Don’t believe Tory claims there will be no hard Border
Idea that EU will make special case for North over customs control is far-fetched
A mock customs post set up by anti-Brexit campaigners at Ravensdale, Co Louth, last February to highlight concerns about trade. Photograph: Niall Carson/PA Wire
Irish politicians and diplomats are now finding themselves in an unholy alliance with pro-Brexit ideologues in the UK as they keep insisting that under no circumstances will there be any customs checks and border posts between Northern Ireland and the Republic of Ireland in the event of the UK quitting the European Union customs union.
The Tory election manifesto states: “Leaving the European Union also means we will be free to strike our own trade agreements with countries outside the EU.” This means the UK leaving the customs union, which would have very serious implications for Northern Ireland. On every EU external border with countries outside the customs union there are formal customs controls with the usual barriers and inspection buildings.
The former UK cabinet minster Owen Patterson, a committed Brexiter, told the BBC the Border would be like the one between the United States and Canada, with electronic customs clearance taking place so physical border checks are not needed. That is true for big transborder firms such as the big three auto makers, whose assembly and component plants are on both side of the Great Lakes.

------------------------------------------------------------------------

REQUIREMENT 1 -
According to the Irish border article, where was the mock customs post set up by anti-Brexit campaigners?
REQUIREMENT 2 -
Reproduce the part of the Irish border article that opens with the words containing "The Tory election" and closes with "the Great Lakes.", changing "inspection buildings" to "inspection sheds".
The material after this point is separate from the Irish border article.

RECORDED INFORMATION -
------------------------------------------------------------------------

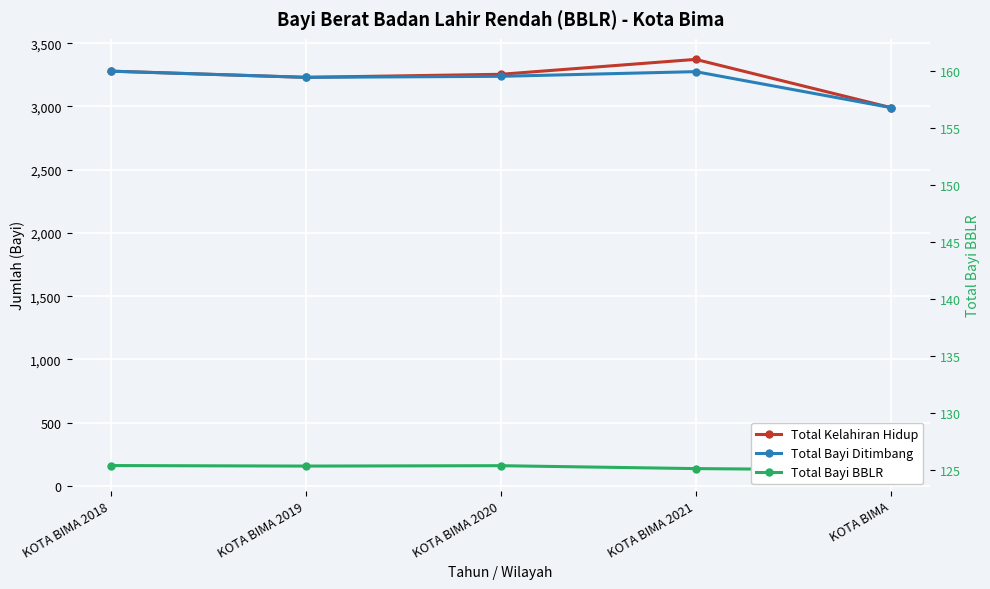

Count the number of data series in this chart.

3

------------------------------------------------------------------------

EXERCISE RESPONSE 1 -
At Ravensdale, Co Louth.

EXERCISE RESPONSE 2 -
The Tory election manifesto states: “Leaving the European Union also means we will be free to strike our own trade agreements with countries outside the EU.” This means the UK leaving the customs union, which would have very serious implications for Northern Ireland. On every EU external border with countries outside the customs union there are formal customs controls with the usual barriers and inspection sheds.
The former UK cabinet minster Owen Patterson, a committed Brexiter, told the BBC the Border would be like the one between the United States and Canada, with electronic customs clearance taking place so physical border checks are not needed. That is true for big transborder firms such as the big three auto makers, whose assembly and component plants are on both side of the Great Lakes.